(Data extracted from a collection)
----------------------------------------
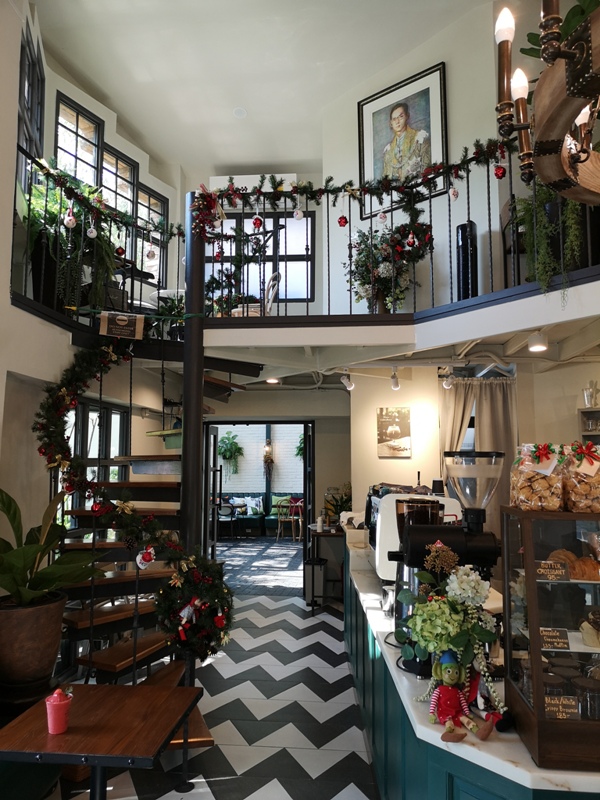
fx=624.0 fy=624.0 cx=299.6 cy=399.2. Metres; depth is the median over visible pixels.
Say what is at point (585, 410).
wall shelf
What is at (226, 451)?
hanging plant
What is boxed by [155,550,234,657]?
christmas wreath
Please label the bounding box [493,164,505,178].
red ornament
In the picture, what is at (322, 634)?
floor
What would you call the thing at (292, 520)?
wooden chair
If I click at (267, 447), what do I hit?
wall sconce
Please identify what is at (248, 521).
sofa
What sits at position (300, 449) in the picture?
hanging plant
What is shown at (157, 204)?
window
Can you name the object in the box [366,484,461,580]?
espresso machine
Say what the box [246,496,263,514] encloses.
pillow
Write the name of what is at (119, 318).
hanging sign
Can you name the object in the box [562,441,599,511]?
bag
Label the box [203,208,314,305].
window
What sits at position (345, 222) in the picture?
red ornament
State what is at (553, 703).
price tag
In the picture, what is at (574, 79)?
chandelier
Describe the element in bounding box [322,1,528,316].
upper right wall
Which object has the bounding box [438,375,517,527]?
curtain
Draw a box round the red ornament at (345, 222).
[337,214,347,226]
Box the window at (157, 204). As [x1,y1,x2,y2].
[137,185,166,283]
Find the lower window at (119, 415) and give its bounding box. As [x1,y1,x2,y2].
[67,397,129,517]
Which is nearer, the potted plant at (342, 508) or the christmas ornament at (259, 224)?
the christmas ornament at (259, 224)
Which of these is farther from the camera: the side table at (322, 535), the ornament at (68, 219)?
the side table at (322, 535)
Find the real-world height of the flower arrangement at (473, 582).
0.396 m
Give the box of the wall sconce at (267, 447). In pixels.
[262,440,274,477]
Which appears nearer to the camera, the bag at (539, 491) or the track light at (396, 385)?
the bag at (539, 491)
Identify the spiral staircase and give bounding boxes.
[50,345,249,740]
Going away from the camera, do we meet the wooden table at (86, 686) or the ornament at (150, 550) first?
the wooden table at (86, 686)
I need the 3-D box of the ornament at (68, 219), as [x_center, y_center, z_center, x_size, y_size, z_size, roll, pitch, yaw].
[-1.588,-1.264,4.314,0.084,0.171,0.084,0,-6,5]
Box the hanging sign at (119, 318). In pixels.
[98,311,143,339]
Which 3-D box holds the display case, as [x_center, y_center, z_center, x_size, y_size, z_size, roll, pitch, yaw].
[0.907,0.591,1.610,0.691,0.554,0.347,0,-6,5]
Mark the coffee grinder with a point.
(464, 550)
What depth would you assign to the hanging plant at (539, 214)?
3.76 m
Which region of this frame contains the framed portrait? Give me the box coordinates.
[358,60,447,215]
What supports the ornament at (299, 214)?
hanging from the garland at (500, 148)
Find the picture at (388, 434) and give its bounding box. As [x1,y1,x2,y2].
[376,406,410,456]
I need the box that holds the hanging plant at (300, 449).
[295,431,305,458]
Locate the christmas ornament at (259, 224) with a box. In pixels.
[252,214,263,229]
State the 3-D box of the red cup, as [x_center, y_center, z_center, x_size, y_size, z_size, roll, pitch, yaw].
[-0.860,1.103,2.225,0.095,0.150,0.092,0,-6,5]
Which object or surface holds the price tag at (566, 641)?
attached to the display case
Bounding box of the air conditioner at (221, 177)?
[212,173,295,194]
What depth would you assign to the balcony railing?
4.72 m
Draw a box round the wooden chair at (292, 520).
[275,500,302,541]
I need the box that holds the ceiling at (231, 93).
[32,0,497,174]
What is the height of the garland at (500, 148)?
0.808 m
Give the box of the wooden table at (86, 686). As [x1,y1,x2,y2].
[0,679,206,799]
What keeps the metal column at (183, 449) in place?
on the floor at (322, 634)
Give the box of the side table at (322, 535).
[308,525,342,611]
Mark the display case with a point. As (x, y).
(531, 557)
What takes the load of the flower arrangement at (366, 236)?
on the mezzanine
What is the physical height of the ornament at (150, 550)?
0.128 m
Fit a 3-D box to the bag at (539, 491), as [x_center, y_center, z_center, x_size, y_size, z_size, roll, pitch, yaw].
[0.663,0.218,1.739,0.146,0.182,0.155,0,-6,5]
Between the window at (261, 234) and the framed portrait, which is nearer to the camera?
the framed portrait
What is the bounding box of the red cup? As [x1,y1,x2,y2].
----------------------------------------
**The problem:** Please retype the whole of the data precisely, omitting pictures.

**Solution to this problem:**
fx=624.0 fy=624.0 cx=299.6 cy=399.2. Metres; depth is the median over visible pixels.
Say what is at point (585, 410).
wall shelf
What is at (226, 451)?
hanging plant
What is boxed by [155,550,234,657]?
christmas wreath
Please label the bounding box [493,164,505,178].
red ornament
In the picture, what is at (322, 634)?
floor
What would you call the thing at (292, 520)?
wooden chair
If I click at (267, 447), what do I hit?
wall sconce
Please identify what is at (248, 521).
sofa
What sits at position (300, 449) in the picture?
hanging plant
What is shown at (157, 204)?
window
Can you name the object in the box [366,484,461,580]?
espresso machine
Say what the box [246,496,263,514] encloses.
pillow
Write the name of what is at (119, 318).
hanging sign
Can you name the object in the box [562,441,599,511]?
bag
Label the box [203,208,314,305].
window
What sits at position (345, 222) in the picture?
red ornament
State what is at (553, 703).
price tag
In the picture, what is at (574, 79)?
chandelier
Describe the element in bounding box [322,1,528,316].
upper right wall
Which object has the bounding box [438,375,517,527]?
curtain
Draw a box round the red ornament at (345, 222).
[337,214,347,226]
Box the window at (157, 204). As [x1,y1,x2,y2].
[137,185,166,283]
Find the lower window at (119, 415) and give its bounding box. As [x1,y1,x2,y2].
[67,397,129,517]
Which is nearer, the potted plant at (342, 508) or the christmas ornament at (259, 224)?
the christmas ornament at (259, 224)
Which of these is farther from the camera: the side table at (322, 535), the ornament at (68, 219)?
the side table at (322, 535)
Find the real-world height of the flower arrangement at (473, 582).
0.396 m
Give the box of the wall sconce at (267, 447). In pixels.
[262,440,274,477]
Which appears nearer to the camera, the bag at (539, 491) or the track light at (396, 385)?
the bag at (539, 491)
Identify the spiral staircase and give bounding boxes.
[50,345,249,740]
Going away from the camera, do we meet the wooden table at (86, 686) or the ornament at (150, 550) first?
the wooden table at (86, 686)
I need the 3-D box of the ornament at (68, 219), as [x_center, y_center, z_center, x_size, y_size, z_size, roll, pitch, yaw].
[-1.588,-1.264,4.314,0.084,0.171,0.084,0,-6,5]
Box the hanging sign at (119, 318). In pixels.
[98,311,143,339]
Which 3-D box holds the display case, as [x_center, y_center, z_center, x_size, y_size, z_size, roll, pitch, yaw].
[0.907,0.591,1.610,0.691,0.554,0.347,0,-6,5]
Mark the coffee grinder with a point.
(464, 550)
What depth would you assign to the hanging plant at (539, 214)?
3.76 m
Which region of this frame contains the framed portrait? Give me the box coordinates.
[358,60,447,215]
What supports the ornament at (299, 214)?
hanging from the garland at (500, 148)
Find the picture at (388, 434) and give its bounding box. As [x1,y1,x2,y2].
[376,406,410,456]
I need the box that holds the hanging plant at (300, 449).
[295,431,305,458]
Locate the christmas ornament at (259, 224) with a box. In pixels.
[252,214,263,229]
State the 3-D box of the red cup, as [x_center, y_center, z_center, x_size, y_size, z_size, roll, pitch, yaw].
[-0.860,1.103,2.225,0.095,0.150,0.092,0,-6,5]
Which object or surface holds the price tag at (566, 641)?
attached to the display case
Bounding box of the air conditioner at (221, 177)?
[212,173,295,194]
What depth would you assign to the balcony railing?
4.72 m
Draw a box round the wooden chair at (292, 520).
[275,500,302,541]
I need the box that holds the ceiling at (231, 93).
[32,0,497,174]
What is the height of the garland at (500, 148)?
0.808 m
Give the box of the wooden table at (86, 686). As [x1,y1,x2,y2].
[0,679,206,799]
What keeps the metal column at (183, 449) in place?
on the floor at (322, 634)
Give the box of the side table at (322, 535).
[308,525,342,611]
Mark the display case with a point. As (x, y).
(531, 557)
What takes the load of the flower arrangement at (366, 236)?
on the mezzanine
What is the physical height of the ornament at (150, 550)?
0.128 m
Fit a 3-D box to the bag at (539, 491), as [x_center, y_center, z_center, x_size, y_size, z_size, roll, pitch, yaw].
[0.663,0.218,1.739,0.146,0.182,0.155,0,-6,5]
Between the window at (261, 234) and the framed portrait, which is nearer to the camera?
the framed portrait
What is the bounding box of the red cup? As [x1,y1,x2,y2].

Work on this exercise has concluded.